_WORK INSTRUCTION 1_:
Quote the interview on Vargas Llosa word for word, from "STAVANS: He did" to "him in trouble.".

◇ ◇ ◇ ◇

MULLINS: Which is a long way, we should say, from when he was an adherent of Fidel Castro, but then became disillusioned with the revolution.

STAVANS: He did become, as other members of his generation, disillusioned thinking that the dream of change involved too much in terms of the sacrifices for freedom and he decided that he would actually become an opponent to Fidel Castro and other left-wind regimes. He has always been a big supporter of individual freedom and democracy. And that has got him in trouble.

MULLINS: How did it get him in trouble?

STAVANS: At one point, in Mexico, when the ruling party [INDISCERNIBLE] was still controlling the country. He was invited by his close friend, Octavio Paz. Vargas Llosa said openly that Mexico had the most sophisticated dictatorship since ancient times and the statement caused such uproar that he had to leave Mexico from one day to the next.

MULLINS: What's interesting when you talk about his causing such controversy in Mexico because here in the United States you don't often have fiction writers getting involved in politics. In Latin America, you do. Why does it happen in Latin America?

STAVANS: In Latin America the tradition places the writer as the speaker of the silent masses, those that don't have access to power and that are often ignored and manipulated by the government and by the state. And the United States would like to see writers in Europe, to a certain extent as well, as those that will write short stories or novels or plays in order to entertain us. In Latin America, the tradition is that the writer would not only entertain us, but will make us think. Will push us to transform the world in which we live, a world that has never been fully developed, fully realized, and that the writer can help in one way or another in that transformation.

MULLINS: It's often said that when the Nobel committee decides who's going to get what kind of prize, including the Literature prize, it's making a statement. Do you think there was a kind of statement here?

STAVANS: I am absolutely surprised that the Nobel committee decided to give the prize to Vargas Llosa. He certainly deserves it. Deserves it far more than some of the recent recipients, but he doesn't represent the politics that this committee often wants to project. He is not a person of the left, he has given up some of the dreams that other recent recipients embrace and maybe this is a sign that the Nobel committee is growing up.

MULLINS: Ilan Stavans, nice to speak with you. Thank you.

STAVANS: It's a pleasure. Thank you, Lisa.

MULLINS: Ilan Stavans teaches at Amherst College and applauds the awarding of the Nobel Prize for Literature to Mario Vargas Llosa of Peru. This is PRI.

◇ ◇ ◇ ◇

_WORK INSTRUCTION 2_:
Print the records verbatim from the line with "Pflegeimmobilie" through the end of the records, and leave the pictures out of your answer.

◇ ◇ ◇ ◇

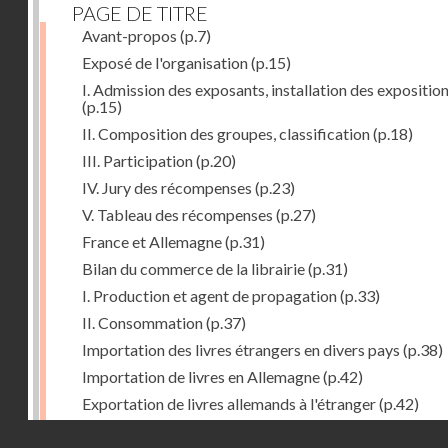
PAGE DE TITRE
Avant-propos
(p.7)
Exposé de l'organisation
(p.15)
I. Admission des exposants, installation des expositio
(p.15)
II. Composition des groupes, classification
(p.18)
III. Participation
(p.20)
IV. Jury des récompenses
(p.23)
V. Tableau des récompenses
(p.27)
France et Allemagne
(p.31)
Bilan du commerce de la librairie
(p.31)
I. Production et agent de propagation
(p.33)
II. Consommation
(p.37)
Importation des livres étrangers en divers pays
(p.38)
Importation de livres en Allemagne
(p.42)
Exportation de livres allemands à l'étranger
(p.42)
Expositions françaises des groupes XVII et XVIII
(p.47
Droits réservés - CNAM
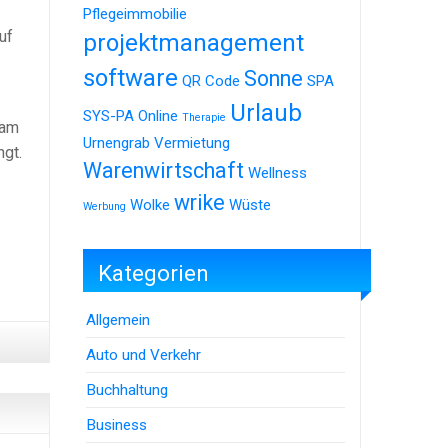
Pflegeimmobilie
uf
projektmanagement
software
Sonne
QR Code
SPA
Urlaub
SYS-PA Online
Therapie
 am
Urnengrab
Vermietung
ngt.
Warenwirtschaft
Wellness
wrike
Wolke
Wüste
Werbung
Kategorien
Allgemein
Auto und Verkehr
Buchhaltung
Business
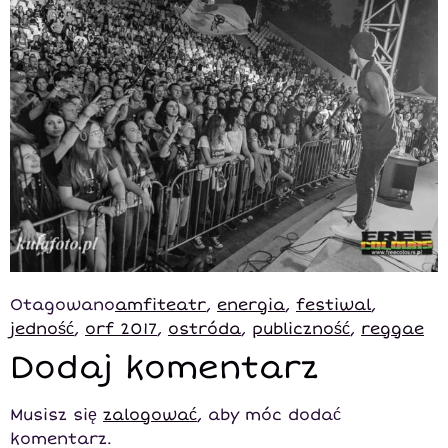
Otagowano
amfiteatr
,
energia
,
festiwal
,
jedność
,
orf 2017
,
ostróda
,
publiczność
,
reggae
Dodaj komentarz
Musisz się
zalogować
, aby móc dodać
komentarz.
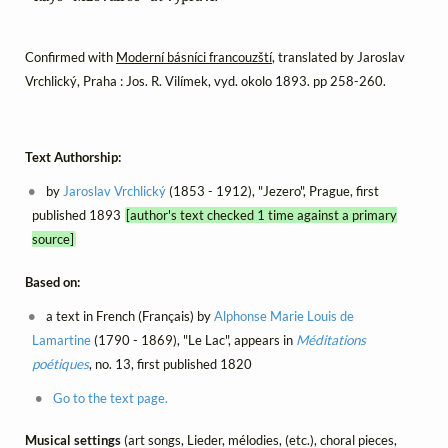
Confirmed with
Moderní básníci francouzští
, translated by Jaroslav
Vrchlický, Praha : Jos. R. Vilímek, vyd. okolo 1893. pp 258-260.
Text Authorship:
by
Jaroslav Vrchlický
(1853 - 1912), "Jezero", Prague, first
published 1893
[author's text checked 1 time against a primary
source]
Based on:
a text in French (Français) by
Alphonse Marie Louis de
Lamartine
(1790 - 1869), "Le Lac", appears in
Méditations
poétiques
, no. 13, first published 1820
Go to the text page.
Musical settings
(art songs, Lieder, mélodies, (etc.), choral pieces,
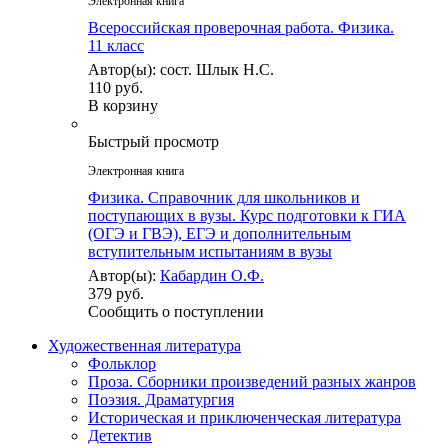
Электронная книга
Всероссийская проверочная работа. Физика.
11 класс
Автор(ы): сост. Шлык Н.С.
110 руб.
В корзину
Быстрый просмотр
Электронная книга
Физика. Справочник для школьников и
поступающих в вузы. Курс подготовки к ГИА
(ОГЭ и ГВЭ), ЕГЭ и дополнительным
вступительным испытаниям в вузы
Автор(ы):
Кабардин О.Ф.
379 руб.
Сообщить о поступлении
Художественная литература
Фольклор
Проза. Сборники произведений разных жанров
Поэзия. Драматургия
Историческая и приключенческая литература
Детектив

◇ ◇ ◇ ◇

_OUTPUT 1_:
STAVANS: He did become, as other members of his generation, disillusioned thinking that the dream of change involved too much in terms of the sacrifices for freedom and he decided that he would actually become an opponent to Fidel Castro and other left-wind regimes. He has always been a big supporter of individual freedom and democracy. And that has got him in trouble.

_OUTPUT 2_:
Pflegeimmobilie
uf
projektmanagement
software
Sonne
QR Code
SPA
Urlaub
SYS-PA Online
Therapie
 am
Urnengrab
Vermietung
ngt.
Warenwirtschaft
Wellness
wrike
Wolke
Wüste
Werbung
Kategorien
Allgemein
Auto und Verkehr
Buchhaltung
Business
Otagowano
amfiteatr
,
energia
,
festiwal
,
jedność
,
orf 2017
,
ostróda
,
publiczność
,
reggae
Dodaj komentarz
Musisz się
zalogować
, aby móc dodać
komentarz.
Confirmed with
Moderní básníci francouzští
, translated by Jaroslav
Vrchlický, Praha : Jos. R. Vilímek, vyd. okolo 1893. pp 258-260.
Text Authorship:
by
Jaroslav Vrchlický
(1853 - 1912), "Jezero", Prague, first
published 1893
[author's text checked 1 time against a primary
source]
Based on:
a text in French (Français) by
Alphonse Marie Louis de
Lamartine
(1790 - 1869), "Le Lac", appears in
Méditations
poétiques
, no. 13, first published 1820
Go to the text page.
Musical settings
(art songs, Lieder, mélodies, (etc.), choral pieces,
Электронная книга
Всероссийская проверочная работа. Физика.
11 класс
Автор(ы): сост. Шлык Н.С.
110 руб.
В корзину
Быстрый просмотр
Электронная книга
Физика. Справочник для школьников и
поступающих в вузы. Курс подготовки к ГИА
(ОГЭ и ГВЭ), ЕГЭ и дополнительным
вступительным испытаниям в вузы
Автор(ы):
Кабардин О.Ф.
379 руб.
Сообщить о поступлении
Художественная литература
Фольклор
Проза. Сборники произведений разных жанров
Поэзия. Драматургия
Историческая и приключенческая литература
Детектив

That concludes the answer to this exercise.